Spike in structure fires during deep freeze

SULLIVAN COUNTY, Tenn. - As the temperatures continue to dip, the number of structure fires is on the rise.

We checked with dispatch offices in Sullivan County and Kingsport and they tell us within the past 48 hours they've responded to six fires, a number they would usually see in an entire week.

Enduring a bone-chilling Tuesday afternoon is now the least of April Bright's problems.

"I was at work and I received a call that my house was on fire. I don't know what happened.  It started in the basement," said April Bright.

Bright tells News 5, no one was inside when her Grandview Drive home caught on fire.

"Neighbors saw the fire coming out of the house and called 911," said Bright.

We learned the Bloomingdale Volunteer Fire Department arrived at the home just before 3 p.m. Tuesday.

Bright tells us firefighters were able to rescue the family's dog, but the family cat couldn't be saved.

With temperatures in the teens, fighting the flames proved to be a dangerous task for firefighters.

"Any type of water that gets on the ground ices over almost immediately and becomes a slip hazard at that point. We have to watch where we step. Salt would be a wonderful thing to have right now," said Ryan Brown, Bloomingdale Volunteer Fire Department firefighter.

And over the past 2 days, Ryan Brown tells us volunteer firefighters across the county have been at high demand.

"This seems to be a trend. We do run more structures fires; they tend to happen when it gets cooler.

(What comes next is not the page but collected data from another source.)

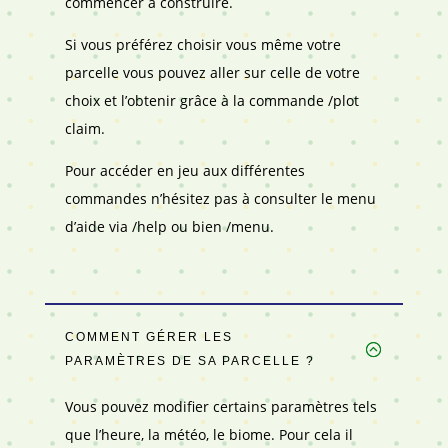
commencer à construire.
Si vous préférez choisir vous même votre
parcelle vous pouvez aller sur celle de votre
choix et l’obtenir grâce à la commande /plot
claim.
Pour accéder en jeu aux différentes
commandes n’hésitez pas à consulter le menu
d’aide via /help ou bien /menu.
COMMENT GÉRER LES
PARAMÈTRES DE SA PARCELLE ?
Vous pouvez modifier certains paramètres tels
que l’heure, la météo, le biome. Pour cela il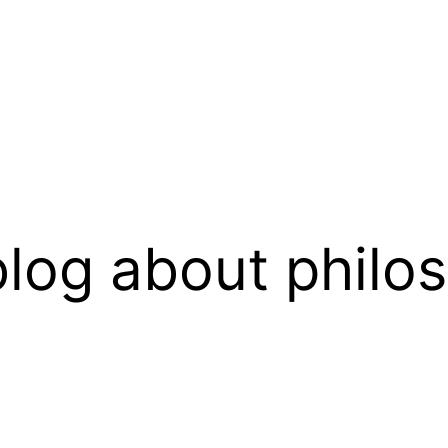
log about philo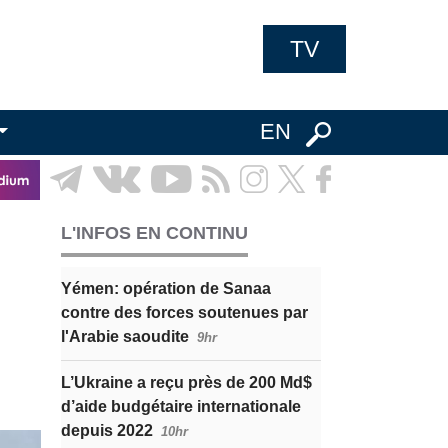
TV
EN
L'INFOS EN CONTINU
Yémen: opération de Sanaa
contre des forces soutenues par
l'Arabie saoudite
9hr
L’Ukraine a reçu près de 200 Md$
d’aide budgétaire internationale
depuis 2022
10hr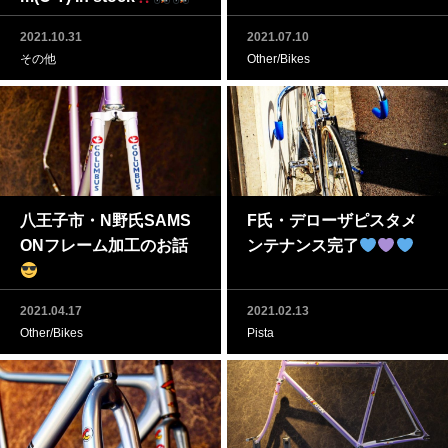
2021.10.31
2021.07.10
その他
Other/Bikes
八王子市・N野氏SAMS
F氏・デローザピスタメ
ONフレーム加工のお話
ンテナンス完了
2021.04.17
2021.02.13
Other/Bikes
Pista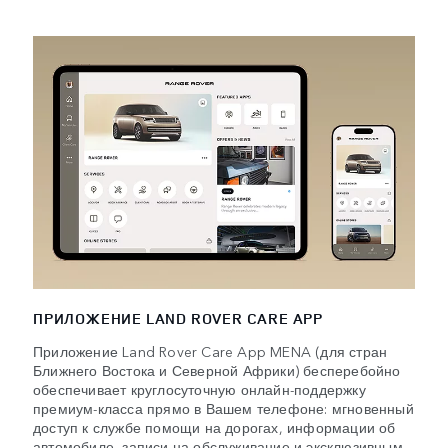
ПРИЛОЖЕНИЕ LAND ROVER CARE APP
Приложение Land Rover Care App MENA (для стран
Ближнего Востока и Северной Африки) бесперебойно
обеспечивает круглосуточную онлайн-поддержку
премиум-класса прямо в Вашем телефоне: мгновенный
доступ к службе помощи на дорогах, информации об
автомобиле, записи на обслуживание и эксклюзивным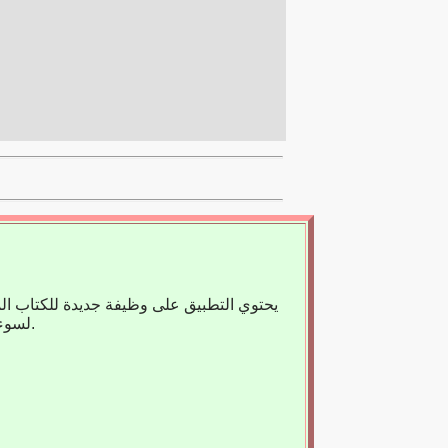
يحتوي التطبيق على وظيفة جديدة للكتاب ال
لسوء الحظ، لا يوجد حاليًا سوى عدد قليل من الكتب المسجلة، لذا فنحن نعتمد على مساعدتك.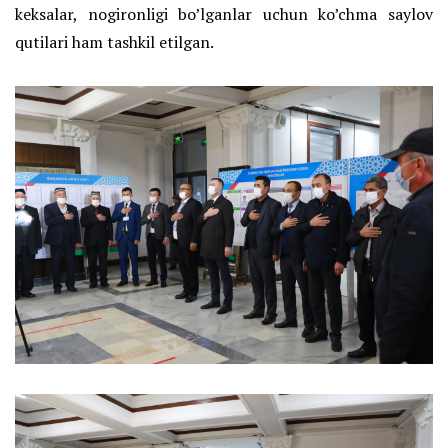
keksalar, nogironligi bo’lganlar uchun ko’chma saylov
qutilari ham tashkil etilgan.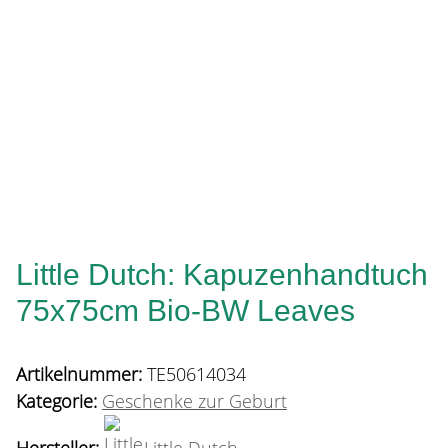
Little Dutch: Kapuzenhandtuch
75x75cm Bio-BW Leaves
Artikelnummer:
TE50614034
Kategorie:
Geschenke zur Geburt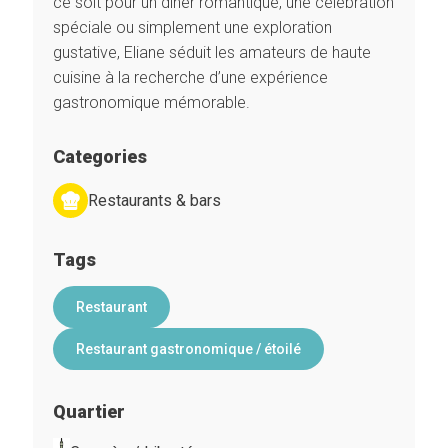
ce soit pour un dîner romantique, une célébration
spéciale ou simplement une exploration
gustative, Eliane séduit les amateurs de haute
cuisine à la recherche d’une expérience
gastronomique mémorable.
Categories
Restaurants & bars
Tags
Restaurant
Restaurant gastronomique / étoilé
Quartier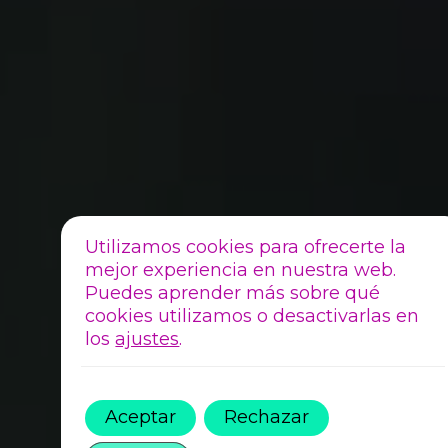
Utilizamos cookies para ofrecerte la
mejor experiencia en nuestra web.
Puedes aprender más sobre qué
cookies utilizamos o desactivarlas en
los
ajustes
.
Aceptar
Rechazar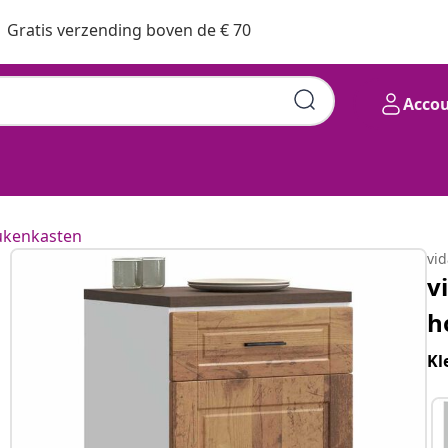
Gratis verzending boven de € 70
Acco
ukenkasten
vi
v
h
Kl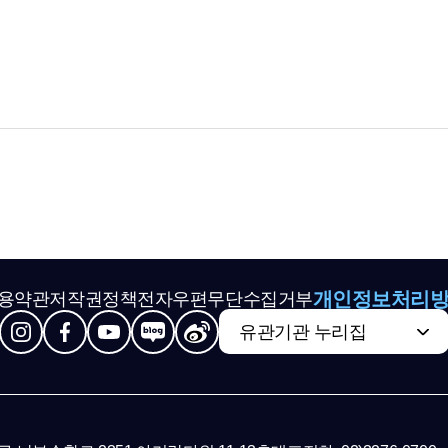
개인정보처리
용약관
저작권정책
전자우편무단수집거부
유관기관 누리집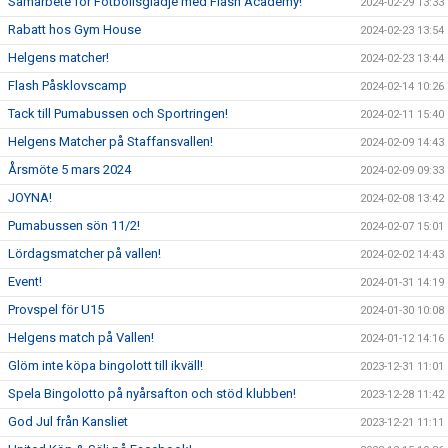
Samarbete för Fotbollsglädje med Flash Academy!
2024-02-29 13:33
Rabatt hos Gym House
2024-02-23 13:54
Helgens matcher!
2024-02-23 13:44
Flash Påsklovscamp
2024-02-14 10:26
Tack till Pumabussen och Sportringen!
2024-02-11 15:40
Helgens Matcher på Staffansvallen!
2024-02-09 14:43
Årsmöte 5 mars 2024
2024-02-09 09:33
JOYNA!
2024-02-08 13:42
Pumabussen sön 11/2!
2024-02-07 15:01
Lördagsmatcher på vallen!
2024-02-02 14:43
Event!
2024-01-31 14:19
Provspel för U15
2024-01-30 10:08
Helgens match på Vallen!
2024-01-12 14:16
Glöm inte köpa bingolott till ikväll!
2023-12-31 11:01
Spela Bingolotto på nyårsafton och stöd klubben!
2023-12-28 11:42
God Jul från Kansliet
2023-12-21 11:11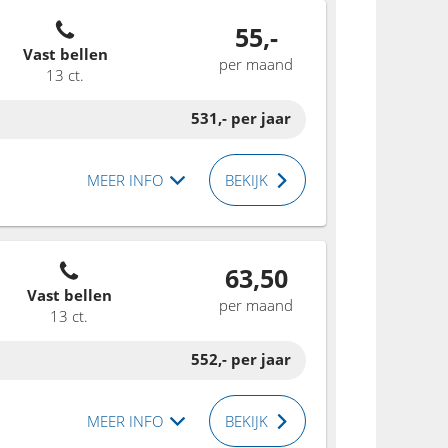
55,-
Vast bellen
per maand
13 ct.
531,-
per jaar
MEER INFO
BEKIJK
63,50
Vast bellen
per maand
13 ct.
552,-
per jaar
MEER INFO
BEKIJK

We tend to stay on our toes and keep people at the hall and we try to come by as often as we can," said Brown.

It's believed an electrical short in a recess light started the fire.  While the home sustained significant damage, it's not a total loss.

"I'm just in shock. Broken-hearted. You never expect something like this to happen.  You see it on the news all of the time and it happens to other people., but you think it will never happen to you.  So, it happened to me today," said Bright.

The Bloomingdale Volunteer Fire Department tells us the spike in fires during this time of year is often related the high usage of space heaters.

They tell us you should check your outlets and wiring regularly, and you should never leave your space heater unsupervised.